Manu Chao – Bongo Bong

30th August 2025 · 1990s, 1999, Music

Manu Chao’s song Bongo Bong was everywhere around the turn of the century. Its distinctive ping and cod reggae rhythm is irresistible – at least at first.

By the summer of 2000 when it was leaking out of every window it was becoming mildly irritating, especially its multi-lingual cod rapping by Manu Chao.

He was a former busker who had started out playing in groups that mixed punk with reggae and just about any other musical style he felt like playing.

Raised in Paris as the son of a Basque mother and Galician father who fled Franco’s Spain, he sang in English, French, Spanish, Italian, Catalan, Galician, Portuguese, Greek and Arabic – often all in the same song.

Chao started performing in the subways of Paris in groups called Hot Pants and Los Carayos before founding the Clash-influenced outfit Mano Negra – a hybrid of punk and rockabilly – in 1987 with his brother Antoine Chao.

WORK ORDER 1:
Answer these questions about the Manu Chao article:
(a) By what time was Bongo Bong leaking out of every window?
(b) In which city was Manu Chao raised?
(c) In what year was Mano Negra founded?
WORK ORDER 2: Set down word for word the passage of the Manu Chao article starting with "Chao started performing" and going on through "brother Antoine Chao.".
WORK ORDER 3: Take the Manu Chao article further, picking up after its final sentence.

Saved data entries
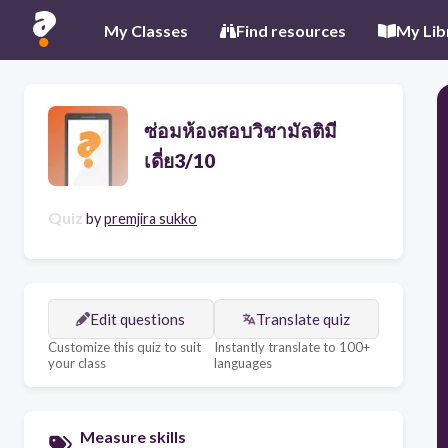
My Classes
Find resources
My Lib
ซ่อมห้องสอบวิชามัลติมี
เดี่ย3/10
Quiz
by
premjira sukko
Edit questions
Translate quiz
Customize this quiz to suit
Instantly translate to 100+
your class
languages
Measure skills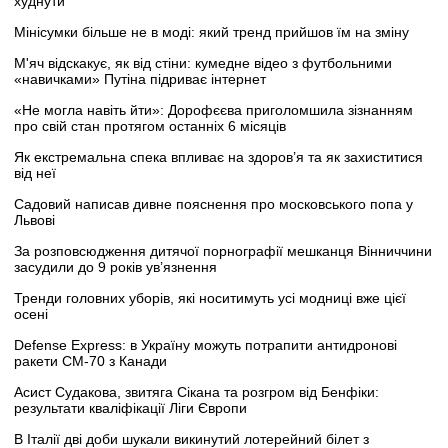
худнути
Мінісумки більше не в моді: який тренд прийшов їм на зміну
М'яч відскакує, як від стіни: кумедне відео з футбольними
«навичками» Путіна підриває інтернет
«Не могла навіть йти»: Дорофєєва приголомшила зізнанням
про свій стан протягом останніх 6 місяців
Як екстремальна спека впливає на здоров’я та як захиститися
від неї
Садовий написав дивне пояснення про московського попа у
Львові
За розповсюдження дитячої порнографії мешканця Вінниччини
засудили до 9 років ув’язнення
Тренди головних уборів, які носитимуть усі модниці вже цієї
осені
Defense Express: в Україну можуть потрапити антидронові
ракети CM-70 з Канади
Асист Судакова, звитяга Сікана та розгром від Бенфіки:
результати кваліфікації Ліги Європи
В Італії дві доби шукали викинутий лотерейний білет з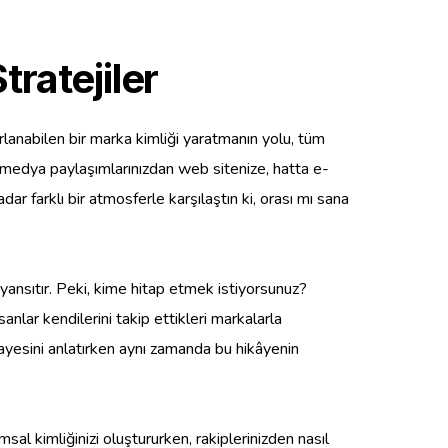
ratejiler
tırlanabilen bir marka kimliği yaratmanın yolu, tüm
l medya paylaşımlarınızdan web sitenize, hatta e-
ar farklı bir atmosferle karşılaştın ki, orası mı sana
 yansıtır. Peki, kime hitap etmek istiyorsunuz?
anlar kendilerini takip ettikleri markalarla
kayesini anlatırken aynı zamanda bu hikâyenin
 kimliğinizi oluştururken, rakiplerinizden nasıl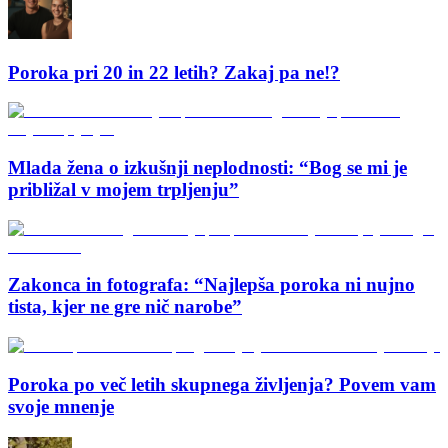
Poroka pri 20 in 22 letih? Zakaj pa ne!?
Mlada žena o izkušnji neplodnosti: “Bog se mi je
približal v mojem trpljenju”
Zakonca in fotografa: “Najlepša poroka ni nujno
tista, kjer ne gre nič narobe”
Poroka po več letih skupnega življenja? Povem vam
svoje mnenje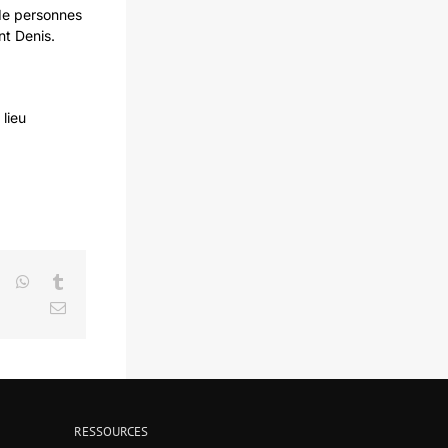
 de personnes
t Denis.
lieu
LinkedIn
WhatsApp
Tumblr
Email
RESSOURCES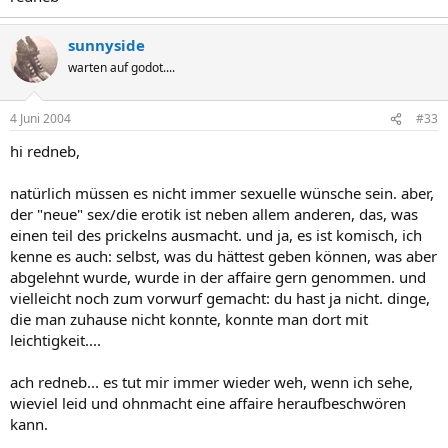
sunnyside
warten auf godot....
4 Juni 2004
#33
hi redneb,
natürlich müssen es nicht immer sexuelle wünsche sein. aber,
der "neue" sex/die erotik ist neben allem anderen, das, was
einen teil des prickelns ausmacht. und ja, es ist komisch, ich
kenne es auch: selbst, was du hättest geben können, was aber
abgelehnt wurde, wurde in der affaire gern genommen. und
vielleicht noch zum vorwurf gemacht: du hast ja nicht. dinge,
die man zuhause nicht konnte, konnte man dort mit
leichtigkeit....
ach redneb... es tut mir immer wieder weh, wenn ich sehe,
wieviel leid und ohnmacht eine affaire heraufbeschwören
kann.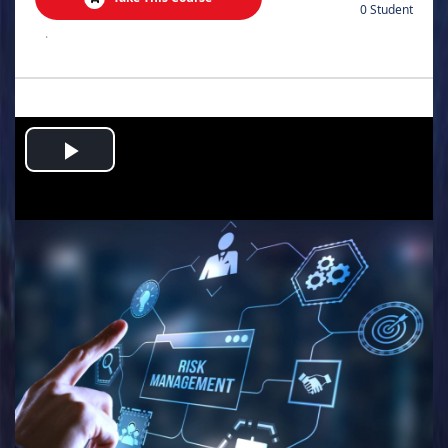
0 Student
.
Play
Video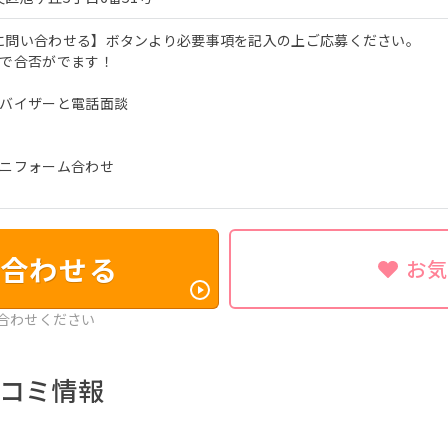
に問い合わせる】ボタンより必要事項を記入の上ご応募ください。
度で合否がでます！
ドバイザーと電話面談
ユニフォーム合わせ
合わせる
お
合わせください
コミ情報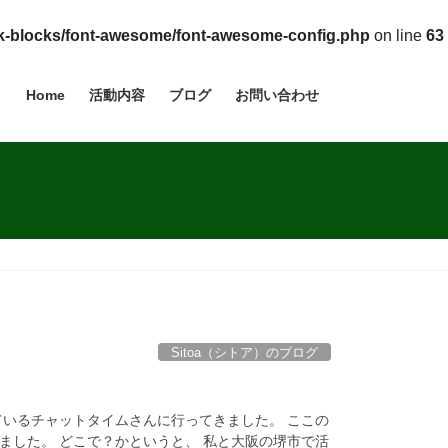
vk-blocks/font-awesome/font-awesome-config.php
on line
63
Home
活動内容
ブログ
お問い合わせ
Sitoa（シトア）のブログ
ているチャットタイムさんに行ってきました。 ここの
ました。 どこで？かというと、 私と大阪の堺市で活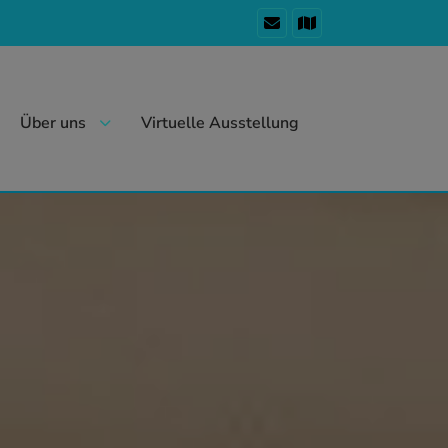
Über uns
Virtuelle Ausstellung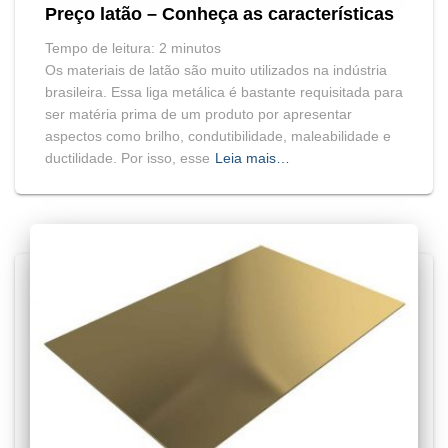
Preço latão – Conheça as características
Tempo de leitura:
2
minutos
Os materiais de latão são muito utilizados na indústria
brasileira. Essa liga metálica é bastante requisitada para
ser matéria prima de um produto por apresentar
aspectos como brilho, condutibilidade, maleabilidade e
ductilidade. Por isso, esse
Leia mais…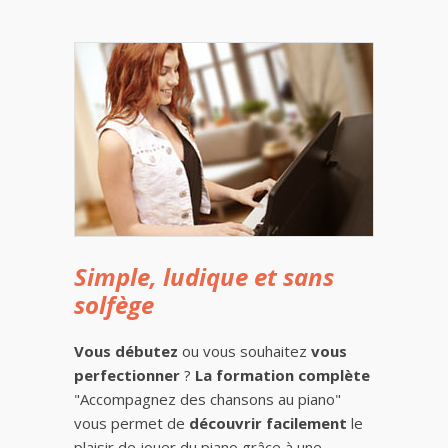
Simple, ludique et sans
solfège
Vous débutez
ou vous souhaitez
vous
perfectionner
?
La formation complète
"Accompagnez des chansons au piano"
vous permet de
découvrir facilement
le
plaisir de jouer du piano grâce à une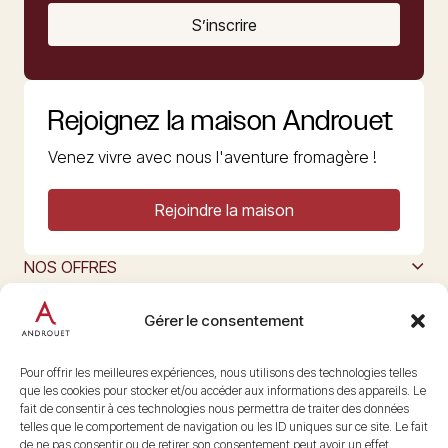
S’inscrire
Rejoignez la maison Androuet
Venez vivre avec nous l'aventure fromagère !
Rejoindre la maison
NOS OFFRES
MAISON ANDROUET
L’ART DU FROMAGE
Gérer le consentement
Nous suivre
@maisonandrouet
Pour offrir les meilleures expériences, nous utilisons des technologies telles
que les cookies pour stocker et/ou accéder aux informations des appareils. Le
fait de consentir à ces technologies nous permettra de traiter des données
telles que le comportement de navigation ou les ID uniques sur ce site. Le fait
Copyright © 2026 Androuet
de ne pas consentir ou de retirer son consentement peut avoir un effet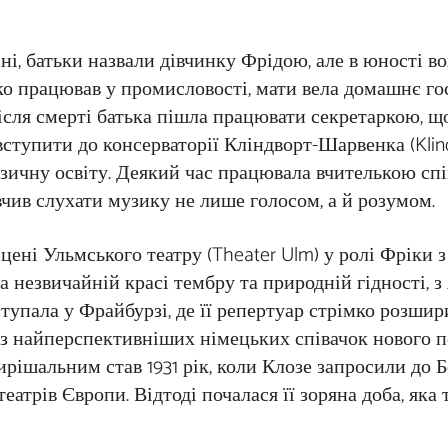
і, батьки назвали дівчинку Фрідою, але в юності вон
ько працював у промисловості, мати вела домашнє го
ісля смерті батька пішла працювати секретаркою, щ
вступити до консерваторії Кліндворт-Шарвенка (Klin
музичну освіту. Деякий час працювала вчителькою спі
авчив слухати музику не лише голосом, а й розумом.
ені Ульмського театру (Theater Ulm) у ролі Фріки з 
 незвичайній красі тембру та природній гідності, з
тупала у Фрайбурзі, де її репертуар стрімко розшири
 з найперспективніших німецьких співачок нового по
рішальним став 1931 рік, коли Клозе запросили до Б
атрів Європи. Відтоді почалася її зоряна доба, яка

ANSWER SPACE 1:
(a) The summer of 2000
(b) Paris
(c) 1987

ANSWER SPACE 2:
Chao started performing in the subways of Paris in groups called Hot Pants and Los Carayos before founding the Clash-influenced outfit Mano Negra – a hybrid of punk and rockabilly – in 1987 with his brother Antoine Chao.

ANSWER SPACE 3:
He went solo when they broke up in 1995, moving to Madrid and founding the band Radio Bemba Sound System and playing in odd venues like trains and the hold of a ship in port cities in South America.

His breakthrough came with the 1998 album Clandestino, which spawned the viral hit Bongo Bong and, after a slow start, went on to sell five million copies. 

The single’s title and lyrics are taken from the 1939 jazz song King of Bongo Bong by black American trumpeter Roy Eldridge and incorporates the background music from Black Uhuru’s  Bull Ina Di Pen.

On the album it forms part of a medley with a song called Je Ne T’Aime Plus.